19 December 2019
Dixon Yacht Design has developed a new 70-metre design, offering effortless sailing performance and interior space planning normally associated with motor yachts.
Falcon Rigs have been chosen to maximise the sailing opportunity and minimise the sailing effort. Unlike a conventional rig which requires a small army of crew, this vessel can be commanded and operated singlehandedly. The twin rigs offer a healthy sail area to displacement ratio and will assure an exhilarating sailing experience. The tried and tested control systems have proven in-service reliability.
Internally the vessel shares many design characteristics with motor yachts. The main deck features a large bright and airy glazed deck saloon facing aft to the swimming pool, four comfortably proportioned guest cabins and a full width owners cabin incorporating balconies.
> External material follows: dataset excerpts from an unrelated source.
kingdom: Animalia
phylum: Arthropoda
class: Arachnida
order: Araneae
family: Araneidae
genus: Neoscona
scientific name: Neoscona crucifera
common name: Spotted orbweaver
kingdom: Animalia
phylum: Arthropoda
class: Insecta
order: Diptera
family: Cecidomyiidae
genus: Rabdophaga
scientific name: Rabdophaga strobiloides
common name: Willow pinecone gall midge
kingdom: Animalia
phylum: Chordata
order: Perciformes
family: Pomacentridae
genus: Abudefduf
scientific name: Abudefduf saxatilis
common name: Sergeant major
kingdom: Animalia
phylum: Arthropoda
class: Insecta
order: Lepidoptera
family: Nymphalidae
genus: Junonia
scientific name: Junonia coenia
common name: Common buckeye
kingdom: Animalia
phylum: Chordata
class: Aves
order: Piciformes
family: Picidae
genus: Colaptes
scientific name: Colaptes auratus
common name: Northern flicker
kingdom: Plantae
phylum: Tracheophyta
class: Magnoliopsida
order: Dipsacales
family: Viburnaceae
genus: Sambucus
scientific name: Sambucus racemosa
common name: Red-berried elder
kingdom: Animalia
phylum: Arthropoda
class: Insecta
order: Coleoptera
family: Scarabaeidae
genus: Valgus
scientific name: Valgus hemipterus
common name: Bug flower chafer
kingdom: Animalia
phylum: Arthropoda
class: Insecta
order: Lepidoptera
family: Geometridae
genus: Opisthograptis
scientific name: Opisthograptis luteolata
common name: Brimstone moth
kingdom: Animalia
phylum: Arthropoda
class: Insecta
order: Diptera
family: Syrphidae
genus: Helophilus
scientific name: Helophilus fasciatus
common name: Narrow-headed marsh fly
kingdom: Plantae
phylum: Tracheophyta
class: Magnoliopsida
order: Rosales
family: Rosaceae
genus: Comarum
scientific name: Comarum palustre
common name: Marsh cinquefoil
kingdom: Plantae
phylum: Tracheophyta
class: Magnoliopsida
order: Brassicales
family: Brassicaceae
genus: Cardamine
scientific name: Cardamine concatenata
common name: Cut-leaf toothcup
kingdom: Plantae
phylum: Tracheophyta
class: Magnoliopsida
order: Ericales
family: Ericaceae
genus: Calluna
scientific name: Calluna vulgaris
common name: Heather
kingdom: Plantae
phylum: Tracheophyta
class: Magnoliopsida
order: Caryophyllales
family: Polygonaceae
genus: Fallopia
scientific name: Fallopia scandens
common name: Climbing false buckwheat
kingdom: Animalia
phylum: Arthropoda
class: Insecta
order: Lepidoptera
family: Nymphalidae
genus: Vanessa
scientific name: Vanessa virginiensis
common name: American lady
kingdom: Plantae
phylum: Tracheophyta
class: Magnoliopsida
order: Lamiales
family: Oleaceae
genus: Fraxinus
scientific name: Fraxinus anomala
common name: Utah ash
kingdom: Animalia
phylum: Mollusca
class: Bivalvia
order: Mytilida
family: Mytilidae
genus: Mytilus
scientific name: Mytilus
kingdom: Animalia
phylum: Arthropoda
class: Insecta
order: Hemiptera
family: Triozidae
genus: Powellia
On the lower deck the guests are provided with a cinema, a spa with sauna and a gym; on the upper deck a formal saloon and an inside/outside dining room and lounge space.
An embarkation tender platform with direct access into the main deck lobby has been accommodated. The guests can choose between a 7-metre limousine and a 7-metre sports tender; the crew have a 6m tender.
The vessel boasts some impressive technological systems; an advanced hybrid propulsion system that optimises the energy usage onboard and an energy recovery system that uses the propulsion propellers to generator electricity whilst the vessel is sailing.
“This is a statement yacht, for a customer who is not afraid to do something different. It defies sailing convention but not the sailing experience,” says the design firm.
Advanced glazing panels have been provided; the vertical side windows have been specified with insulating glass providing protection against solar gain whilst the roof structure has been designed to accommodate high-performance solar cells that are integrated into the glass panels.
Additional heat recovery systems onboard contribute to this highly efficient vessel. All possible steps have been engineered to minimise energy losses.